▸ **Plain-text document sources**:

*** Block opens ***

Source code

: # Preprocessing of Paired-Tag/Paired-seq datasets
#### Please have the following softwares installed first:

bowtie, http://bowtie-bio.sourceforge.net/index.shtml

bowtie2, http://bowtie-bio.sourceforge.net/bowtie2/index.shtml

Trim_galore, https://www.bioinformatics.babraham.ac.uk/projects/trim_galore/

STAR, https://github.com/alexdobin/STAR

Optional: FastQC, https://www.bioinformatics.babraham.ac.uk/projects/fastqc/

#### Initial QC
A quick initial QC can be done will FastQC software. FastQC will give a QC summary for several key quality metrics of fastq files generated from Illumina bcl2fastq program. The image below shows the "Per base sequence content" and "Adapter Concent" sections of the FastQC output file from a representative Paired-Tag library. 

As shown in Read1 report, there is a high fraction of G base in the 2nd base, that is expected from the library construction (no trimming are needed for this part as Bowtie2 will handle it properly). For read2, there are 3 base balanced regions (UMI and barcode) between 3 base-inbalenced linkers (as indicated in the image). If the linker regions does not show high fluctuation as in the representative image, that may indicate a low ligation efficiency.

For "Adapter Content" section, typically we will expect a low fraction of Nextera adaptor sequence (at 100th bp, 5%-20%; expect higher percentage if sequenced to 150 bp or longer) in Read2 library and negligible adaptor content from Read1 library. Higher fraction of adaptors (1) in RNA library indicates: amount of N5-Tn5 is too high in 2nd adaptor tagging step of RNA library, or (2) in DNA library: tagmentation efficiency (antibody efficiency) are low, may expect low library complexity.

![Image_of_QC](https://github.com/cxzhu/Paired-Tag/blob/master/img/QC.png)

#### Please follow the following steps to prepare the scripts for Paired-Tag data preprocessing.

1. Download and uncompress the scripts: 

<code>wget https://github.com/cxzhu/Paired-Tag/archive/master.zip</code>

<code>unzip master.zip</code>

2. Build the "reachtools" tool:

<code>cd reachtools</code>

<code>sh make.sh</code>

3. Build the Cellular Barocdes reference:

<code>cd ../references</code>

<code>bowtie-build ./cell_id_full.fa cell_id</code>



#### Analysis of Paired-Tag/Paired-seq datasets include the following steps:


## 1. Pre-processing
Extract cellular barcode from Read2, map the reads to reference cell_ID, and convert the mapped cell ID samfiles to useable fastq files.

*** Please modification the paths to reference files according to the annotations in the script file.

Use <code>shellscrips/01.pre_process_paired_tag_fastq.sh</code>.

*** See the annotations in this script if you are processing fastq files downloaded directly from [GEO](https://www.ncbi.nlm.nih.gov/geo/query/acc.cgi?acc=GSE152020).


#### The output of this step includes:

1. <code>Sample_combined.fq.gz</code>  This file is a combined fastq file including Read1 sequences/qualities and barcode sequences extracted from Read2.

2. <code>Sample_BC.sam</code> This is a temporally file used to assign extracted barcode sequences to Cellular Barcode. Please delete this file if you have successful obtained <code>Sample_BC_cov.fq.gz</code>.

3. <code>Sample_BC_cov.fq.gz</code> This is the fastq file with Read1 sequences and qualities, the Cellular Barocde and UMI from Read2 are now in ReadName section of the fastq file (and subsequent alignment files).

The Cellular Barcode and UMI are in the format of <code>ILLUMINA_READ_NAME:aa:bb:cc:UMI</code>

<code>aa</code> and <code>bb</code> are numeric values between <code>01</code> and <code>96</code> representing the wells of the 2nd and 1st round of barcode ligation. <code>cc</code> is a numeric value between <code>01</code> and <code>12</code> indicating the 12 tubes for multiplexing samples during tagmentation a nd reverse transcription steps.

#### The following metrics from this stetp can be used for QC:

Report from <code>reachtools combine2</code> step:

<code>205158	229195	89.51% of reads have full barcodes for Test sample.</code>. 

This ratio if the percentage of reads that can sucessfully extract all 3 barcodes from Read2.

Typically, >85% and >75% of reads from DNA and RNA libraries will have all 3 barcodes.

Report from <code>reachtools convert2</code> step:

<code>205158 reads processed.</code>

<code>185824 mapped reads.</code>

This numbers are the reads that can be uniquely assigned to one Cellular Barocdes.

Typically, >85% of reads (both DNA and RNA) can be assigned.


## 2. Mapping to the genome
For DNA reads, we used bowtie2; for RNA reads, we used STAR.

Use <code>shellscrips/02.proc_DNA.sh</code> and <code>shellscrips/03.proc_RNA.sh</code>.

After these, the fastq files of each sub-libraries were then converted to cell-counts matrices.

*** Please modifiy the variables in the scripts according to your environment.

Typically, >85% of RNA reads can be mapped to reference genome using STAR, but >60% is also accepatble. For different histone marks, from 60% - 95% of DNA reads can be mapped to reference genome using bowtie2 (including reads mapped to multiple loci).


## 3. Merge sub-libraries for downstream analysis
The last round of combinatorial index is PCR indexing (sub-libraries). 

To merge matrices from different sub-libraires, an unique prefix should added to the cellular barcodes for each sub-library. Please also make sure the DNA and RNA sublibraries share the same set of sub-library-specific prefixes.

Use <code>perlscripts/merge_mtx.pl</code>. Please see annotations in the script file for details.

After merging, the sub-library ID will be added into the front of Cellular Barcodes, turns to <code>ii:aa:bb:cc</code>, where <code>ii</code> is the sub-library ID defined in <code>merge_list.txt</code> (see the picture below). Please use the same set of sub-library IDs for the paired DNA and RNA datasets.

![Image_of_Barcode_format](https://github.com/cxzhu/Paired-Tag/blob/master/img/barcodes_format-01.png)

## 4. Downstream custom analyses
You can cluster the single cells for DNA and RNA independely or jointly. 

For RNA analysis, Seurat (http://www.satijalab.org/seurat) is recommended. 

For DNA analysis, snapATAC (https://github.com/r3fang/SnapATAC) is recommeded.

*** Block closes ***

▸ **PROBLEM STATEMENT**:
The required output is each line of the entries that contains the word "reads".

▸ **RESULT**:
Extract cellular barcode from Read2, map the reads to reference cell_ID, and convert the mapped cell ID samfiles to useable fastq files.
<code>205158	229195	89.51% of reads have full barcodes for Test sample.</code>. 
This ratio if the percentage of reads that can sucessfully extract all 3 barcodes from Read2.
Typically, >85% and >75% of reads from DNA and RNA libraries will have all 3 barcodes.
<code>205158 reads processed.</code>
<code>185824 mapped reads.</code>
This numbers are the reads that can be uniquely assigned to one Cellular Barocdes.
Typically, >85% of reads (both DNA and RNA) can be assigned.
For DNA reads, we used bowtie2; for RNA reads, we used STAR.
Typically, >85% of RNA reads can be mapped to reference genome using STAR, but >60% is also accepatble. For different histone marks, from 60% - 95% of DNA reads can be mapped to reference genome using bowtie2 (including reads mapped to multiple loci).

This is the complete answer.